Capital inicial: 243 milhões de euros. Sede jurídica: Rua Tomás da Fonseca, Torre G.1, 1º andar, em São Domingos de Benfica, mas não há lá ninguém a trabalhar. Esta morada corresponde a um escritório virtual das Torres de Lisboa, onde estão sediadas várias empresas.

O Observador apurou que algumas das reuniões de trabalho que os fundadores da Yupido tinham com pessoas externas à empresa aconteciam num apartamento na zona de Telheiras. Dirigimo-nos para lá. Quando chegámos à morada indicada por fonte próxima dos fundadores — um prédio onde constam apenas quatro espaços para escritórios — questionámos um dos vizinhos sobre qual era a porta da Yupido, explicámos que se tratava de uma empresa de consultoria formada por jovens e que éramos jornalistas do Observador. Só havia duas portas que não tinham indicação do nome da empresa e a vizinha apontou, de imediato, para aquela que correspondia à nossa descrição.

Quando tocámos à campainha, houve alguém que se aproximou e abriu o “olho mágico”, que permite ver quem está do lado de lá da porta, e o movimento foi facilmente audível no silêncio do corredor do prédio. A partir daí, silêncio total do lado de lá, apesar de a luz estar acesa e do ruído inicialmente ouvido. Tocámos várias vezes à campainha, batemos à porta. Nunca ninguém abriu. Uma hora e meia depois, continuávamos a bater à porta e a afirmar que éramos jornalistas do Observador.
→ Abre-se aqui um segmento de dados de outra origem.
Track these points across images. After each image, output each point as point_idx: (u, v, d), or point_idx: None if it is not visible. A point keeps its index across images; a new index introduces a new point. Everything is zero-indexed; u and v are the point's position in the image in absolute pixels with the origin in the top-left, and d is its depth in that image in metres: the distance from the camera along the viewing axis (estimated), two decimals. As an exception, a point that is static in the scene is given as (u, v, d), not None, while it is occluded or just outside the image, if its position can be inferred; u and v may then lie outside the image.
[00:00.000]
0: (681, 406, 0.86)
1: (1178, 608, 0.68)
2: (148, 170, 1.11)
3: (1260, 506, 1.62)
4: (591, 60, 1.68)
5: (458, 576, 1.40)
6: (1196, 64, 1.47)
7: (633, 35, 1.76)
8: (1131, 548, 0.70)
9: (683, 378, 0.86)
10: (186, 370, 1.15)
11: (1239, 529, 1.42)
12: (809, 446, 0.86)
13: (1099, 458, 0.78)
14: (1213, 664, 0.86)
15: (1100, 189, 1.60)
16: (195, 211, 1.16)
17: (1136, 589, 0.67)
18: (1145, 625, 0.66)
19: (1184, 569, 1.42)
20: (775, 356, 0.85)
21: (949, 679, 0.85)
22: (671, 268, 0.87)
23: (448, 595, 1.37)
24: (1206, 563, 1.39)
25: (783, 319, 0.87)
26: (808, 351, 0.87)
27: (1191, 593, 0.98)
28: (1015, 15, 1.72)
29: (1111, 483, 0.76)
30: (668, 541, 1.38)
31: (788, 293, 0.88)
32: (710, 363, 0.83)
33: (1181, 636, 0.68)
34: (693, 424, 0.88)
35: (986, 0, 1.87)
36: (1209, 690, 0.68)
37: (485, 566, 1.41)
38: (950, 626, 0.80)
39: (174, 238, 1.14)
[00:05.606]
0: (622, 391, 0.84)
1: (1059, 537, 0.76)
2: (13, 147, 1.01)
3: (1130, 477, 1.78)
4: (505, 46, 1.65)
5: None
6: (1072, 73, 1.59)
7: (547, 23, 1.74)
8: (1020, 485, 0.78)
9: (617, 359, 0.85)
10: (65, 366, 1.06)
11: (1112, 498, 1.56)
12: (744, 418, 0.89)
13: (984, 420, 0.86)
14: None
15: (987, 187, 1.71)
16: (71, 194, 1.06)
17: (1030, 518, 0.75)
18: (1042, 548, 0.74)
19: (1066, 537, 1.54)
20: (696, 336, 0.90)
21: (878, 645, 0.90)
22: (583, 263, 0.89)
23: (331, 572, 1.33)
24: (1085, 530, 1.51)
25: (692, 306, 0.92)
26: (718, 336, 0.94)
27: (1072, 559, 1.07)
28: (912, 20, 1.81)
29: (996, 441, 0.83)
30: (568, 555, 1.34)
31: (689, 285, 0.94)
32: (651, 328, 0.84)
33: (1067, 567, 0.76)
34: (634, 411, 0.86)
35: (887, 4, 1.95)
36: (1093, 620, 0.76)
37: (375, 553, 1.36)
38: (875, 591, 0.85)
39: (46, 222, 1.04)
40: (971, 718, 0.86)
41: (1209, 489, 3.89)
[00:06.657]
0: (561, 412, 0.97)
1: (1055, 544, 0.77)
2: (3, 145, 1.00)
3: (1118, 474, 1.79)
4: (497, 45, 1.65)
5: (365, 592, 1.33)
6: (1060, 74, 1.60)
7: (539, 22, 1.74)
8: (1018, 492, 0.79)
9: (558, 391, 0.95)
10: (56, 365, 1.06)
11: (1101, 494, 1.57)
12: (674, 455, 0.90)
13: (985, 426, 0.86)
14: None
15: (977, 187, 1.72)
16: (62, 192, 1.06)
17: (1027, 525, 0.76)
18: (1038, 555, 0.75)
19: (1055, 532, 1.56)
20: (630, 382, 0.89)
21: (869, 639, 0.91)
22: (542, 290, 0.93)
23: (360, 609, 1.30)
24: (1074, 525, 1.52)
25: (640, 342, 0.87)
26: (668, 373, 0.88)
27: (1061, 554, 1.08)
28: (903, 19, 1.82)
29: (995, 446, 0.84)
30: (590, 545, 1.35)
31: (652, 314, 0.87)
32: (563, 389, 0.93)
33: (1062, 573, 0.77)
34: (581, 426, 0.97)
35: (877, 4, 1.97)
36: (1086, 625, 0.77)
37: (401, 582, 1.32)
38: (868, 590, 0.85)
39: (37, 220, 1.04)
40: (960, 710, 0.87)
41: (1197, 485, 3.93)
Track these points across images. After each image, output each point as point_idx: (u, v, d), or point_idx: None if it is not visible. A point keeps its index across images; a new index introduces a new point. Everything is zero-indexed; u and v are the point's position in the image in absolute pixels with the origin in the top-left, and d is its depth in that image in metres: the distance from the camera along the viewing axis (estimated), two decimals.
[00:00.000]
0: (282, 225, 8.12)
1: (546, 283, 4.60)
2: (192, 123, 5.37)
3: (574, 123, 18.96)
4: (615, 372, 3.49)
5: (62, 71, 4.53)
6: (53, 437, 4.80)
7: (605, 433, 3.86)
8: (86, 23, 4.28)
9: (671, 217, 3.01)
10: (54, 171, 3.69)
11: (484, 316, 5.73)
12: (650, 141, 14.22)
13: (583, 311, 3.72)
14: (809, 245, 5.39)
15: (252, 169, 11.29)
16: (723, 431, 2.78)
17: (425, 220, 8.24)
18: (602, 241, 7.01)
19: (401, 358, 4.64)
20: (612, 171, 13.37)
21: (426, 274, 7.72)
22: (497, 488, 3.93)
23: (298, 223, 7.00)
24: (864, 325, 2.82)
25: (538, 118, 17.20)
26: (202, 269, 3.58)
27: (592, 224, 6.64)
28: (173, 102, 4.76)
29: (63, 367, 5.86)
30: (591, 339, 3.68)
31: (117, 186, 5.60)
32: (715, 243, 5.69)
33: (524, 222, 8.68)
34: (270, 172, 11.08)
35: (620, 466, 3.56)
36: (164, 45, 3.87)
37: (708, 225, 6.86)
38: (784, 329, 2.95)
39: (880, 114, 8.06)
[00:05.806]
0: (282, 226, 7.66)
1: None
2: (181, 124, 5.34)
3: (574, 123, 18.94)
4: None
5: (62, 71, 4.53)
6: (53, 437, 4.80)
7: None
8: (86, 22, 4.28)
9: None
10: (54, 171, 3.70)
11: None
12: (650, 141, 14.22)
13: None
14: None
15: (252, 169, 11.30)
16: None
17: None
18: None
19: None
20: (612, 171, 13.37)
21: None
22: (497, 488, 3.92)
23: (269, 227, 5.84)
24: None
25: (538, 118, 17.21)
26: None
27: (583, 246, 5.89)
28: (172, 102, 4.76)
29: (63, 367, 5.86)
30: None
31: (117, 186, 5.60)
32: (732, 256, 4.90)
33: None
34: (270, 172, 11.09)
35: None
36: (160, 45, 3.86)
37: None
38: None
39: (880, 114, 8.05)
Não obtivemos resposta.

PUB • CONTINUE A LER A SEGUIR

Voltámos aos vizinhos e mostrámos as fotografias de Torcato Jorge e Filipe Besugo. Um deles reconheceu-os de imediato, e sem margem para dúvidas disse que trabalhavam naquele espaço e que via sempre entrar “uns quatro ou cinco jovens” para o apartamento. Outro vizinho confirmou, salvaguardando que estava no local há pouco tempo, que estes jovens até o tinham ajudado num episódio barulhento e caricato com a caixa de correio. Outro, também no prédio há pouco tempo, não reconheceu a imagem destas duas pessoas, apesar de efetivamente ver alguns jovens naquele escritório, inclusive uma rapariga de óculos, mas que se cruzaram poucas vezes, não são muito faladores e que “até acha que vivem e dormem ali também”.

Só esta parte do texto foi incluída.